> _WHAT YOU HAVE TO DO_
Take the entries below and print only the lines from the one with "This data is" through the one with "### SHAP Implementation", exactly as they stand, both ends included.

> _DATASET ENTRIES_

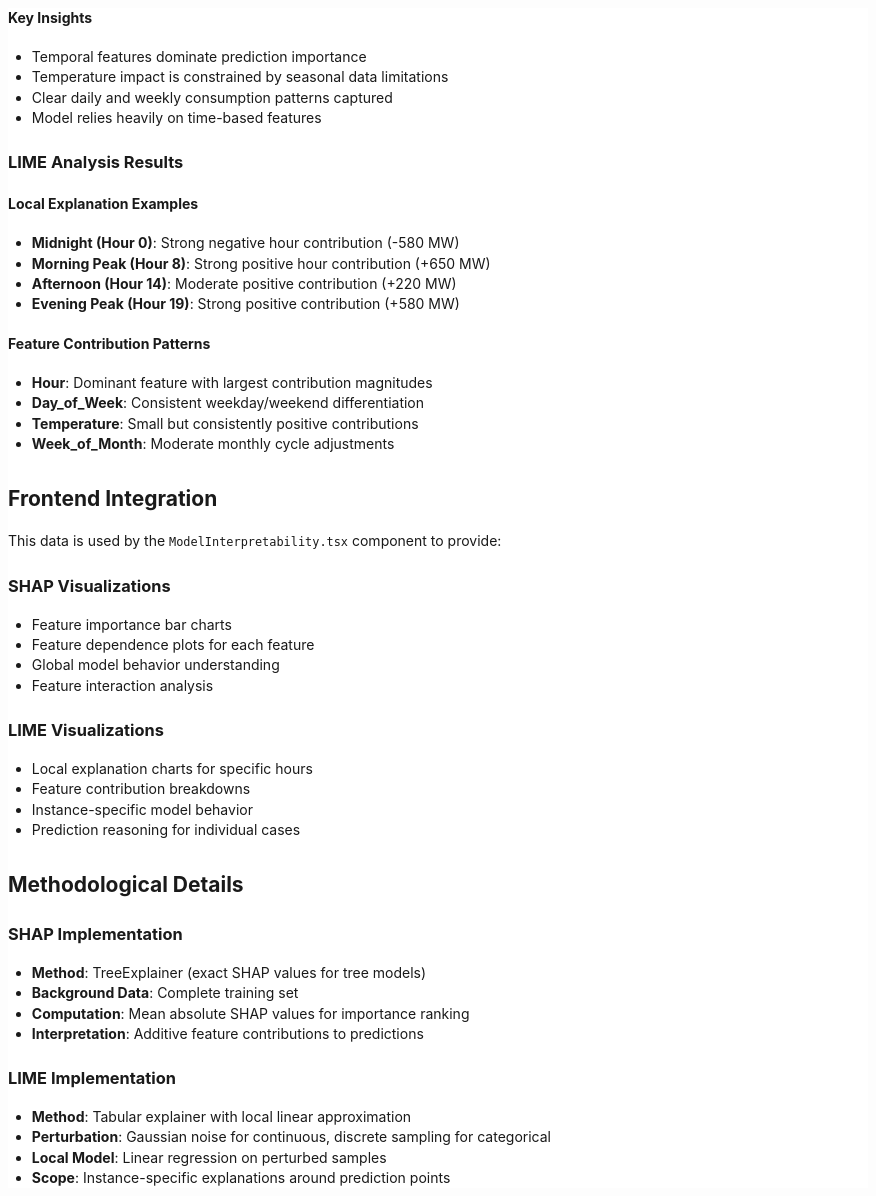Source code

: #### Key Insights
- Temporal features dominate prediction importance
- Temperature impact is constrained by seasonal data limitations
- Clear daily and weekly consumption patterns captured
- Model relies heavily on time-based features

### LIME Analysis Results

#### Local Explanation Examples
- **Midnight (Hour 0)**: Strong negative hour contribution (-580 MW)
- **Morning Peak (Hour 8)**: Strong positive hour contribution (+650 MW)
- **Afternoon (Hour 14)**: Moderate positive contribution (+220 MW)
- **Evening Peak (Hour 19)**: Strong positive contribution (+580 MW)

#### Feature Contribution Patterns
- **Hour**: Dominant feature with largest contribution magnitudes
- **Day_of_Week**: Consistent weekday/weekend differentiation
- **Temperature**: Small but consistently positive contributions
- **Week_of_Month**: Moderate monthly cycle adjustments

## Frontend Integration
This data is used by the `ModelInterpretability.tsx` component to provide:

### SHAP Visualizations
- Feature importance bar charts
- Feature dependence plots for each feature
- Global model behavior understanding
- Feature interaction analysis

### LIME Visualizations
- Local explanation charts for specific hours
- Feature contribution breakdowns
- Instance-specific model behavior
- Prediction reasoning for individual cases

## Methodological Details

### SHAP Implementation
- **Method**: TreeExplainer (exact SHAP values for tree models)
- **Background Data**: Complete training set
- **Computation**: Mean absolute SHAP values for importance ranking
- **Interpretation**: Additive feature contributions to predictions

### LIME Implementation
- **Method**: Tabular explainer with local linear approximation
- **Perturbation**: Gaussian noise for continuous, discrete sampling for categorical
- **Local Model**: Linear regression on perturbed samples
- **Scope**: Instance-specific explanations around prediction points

> _EXERCISE RESULT_
This data is used by the `ModelInterpretability.tsx` component to provide:

### SHAP Visualizations
- Feature importance bar charts
- Feature dependence plots for each feature
- Global model behavior understanding
- Feature interaction analysis

### LIME Visualizations
- Local explanation charts for specific hours
- Feature contribution breakdowns
- Instance-specific model behavior
- Prediction reasoning for individual cases

## Methodological Details

### SHAP Implementation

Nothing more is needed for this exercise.